News, Mar 13, 2026

Dean Massey: New Master of Urban Technology will equip students to lead through innovative degree design, emerging tech, and human connections 

Republished from The University Record article “Look to Leadership: Shaping cities with AI and alumni” (March 9, 2026; by Dean Jonathan Massey)

“I want to empower students to leverage AI so that they can lead with curiosity and empathy in undertaking socially relevant, ecologically minded work.”

“I want to leverage the scaling capacity of technology so that people can lead the lives they want.”

“I want to create a future in which designers have the business and tech chops to make their ideas happen.” 

Last September, a group of Taubman College faculty, alumni, and advisors gathered to workshop a new graduate degree addressing emergent needs and methods in our fields. 

Building on a year of meetings with faculty and consultation with industry experts, we used design thinking to focus ideas and prioritize competing goals. The fields of architecture, planning, and real estate are changing, and we started by articulating some desires — including the examples above — for ways that Taubman College can transform the educational experience to help people lead those changes. 

Our guiding question: How can we equip students to shape the built environment beyond existing roles and degree pathways? 

Working through a series of prompts, several whiteboards, and, yes, many sticky notes, we set parameters for a one-year graduate program that equips students with the systems and business models to improve housing, water, mobility, and other urban systems. Unlike competitor programs, it would employ technology to grow student agency, build entrepreneurial sensibility, and create impactful solutions. 

The result of all that planning is a new Master of Urban Technology that, pending university and state approval, we will announce this summer for a Fall 2027 launch. This degree addresses the growing field in which people use data and technology to make cities work better for people and the planet. In this effort, the new program aligns with two additional Look to Michigan impact areas: Advanced Technology and Energy, Climate Action, Sustainability and Environmental Equity. It also builds on our success in creating a first-of-its-kind undergraduate degree.

Launched in 2021, our Bachelor of Science in Urban Technology has evolved from what we first considered a tech-focused branch of urban planning into a full-stack liberal arts education for the urban era. Through user-centered design and a collaborative, studio-based curriculum, it empowers students to pursue their goals in areas such as automation, proptech, sustainability, and mobility. In 2025, we graduated our first 20 students and welcomed our latest cohort as we hit—and even exceeded—our goal of enrolling 50 new students annually. We also recruited four new faculty members specializing in product development, civic tech, designing for longevity, and housing.

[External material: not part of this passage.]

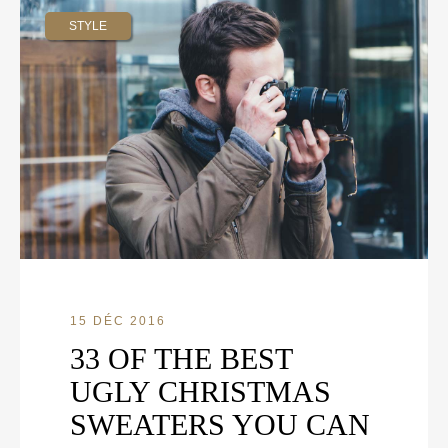
STYLE
15 DÉC 2016
33 OF THE BEST
UGLY CHRISTMAS
SWEATERS YOU CAN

The master’s degree will be among the first educational offerings at the new University of Michigan Center for Innovation, which will open in Detroit in fall 2027. Envisioned as a world-class research, education, and entrepreneurship center, UMCI aims to strengthen Detroit and Michigan as a whole by enhancing the knowledge and skills of current and future residents in technology, entrepreneurship, and other forms of innovation. 

Designing the degree, together

Our new degree will foreground innovation and emerging best practices—and our process for developing it has been equally innovative. In addition to traditional faculty workshops, we reviewed job market data and employment projections, and we surveyed prospective students about preferences for duration, format, location, subject matter, and cost. We visited industry experts and commissioned key people across the sector to share their views. We used AI tools to broaden and accelerate the process. 

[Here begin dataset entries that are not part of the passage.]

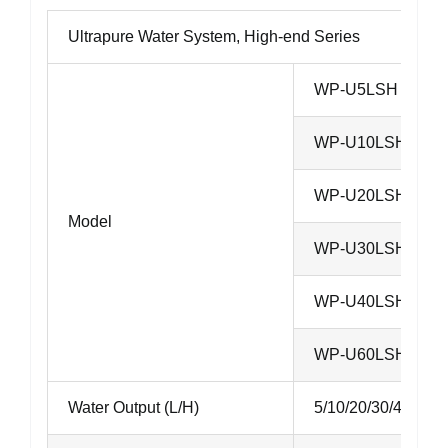
Ultrapure Water System, High-end Series
WP-U5LSH
WP-U10LSH
WP-U20LSH
Model
WP-U30LSH
WP-U40LSH
WP-U60LSH
Water Output (L/H)
5/10/20/30/40/60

A group of urban technology students
The first cohort of graduates from Taubman College’s Bachelor of Science in Urban Technology in 2025.

Above all, we’ve tapped the incredible U-M alumni network. Last summer, a group of faculty spent two days in New York for an industry immersion with leaders from companies changing the way we develop, design, deliver, and manage buildings and infrastructure. We learned about the rapidly-moving world of energy grids and data centers, prefabricated modular construction, and the startup ecosystem generating new forms of urban management and mobility. 

The September design thinking workshop at which the Master of Urban Technology took shape was also led by an alumnus, Jim Hackett, B.G.S. ’77, former CEO of Ford Motor Co. and Steelcase, and onetime U-M athletic director. It also included Josh Sirefman, M.U.P. ’03, who helped create the field of urban technology as a co-founder of Sidewalk Labs, an urban tech company developed and launched by Alphabet, before Sirefman became the first CEO of Michigan Central. 

Learning from and thinking with our alumni in this way exemplifies a key strength of Taubman College and our university: the deep relationships that connect students, faculty, and staff to alumni who are shaping every field of endeavor. As AI disrupts industries and education, we recognize the increased importance of intellectual and career development through experiential learning and relationship-building. In these intensely human domains, our people are an incomparable asset.

By Jonathan Massey, dean of the Taubman College of Architecture and Urban Planning, and a professor of architecture. Massey is an accomplished scholar of modern architecture and a leading authority on architecture and planning education.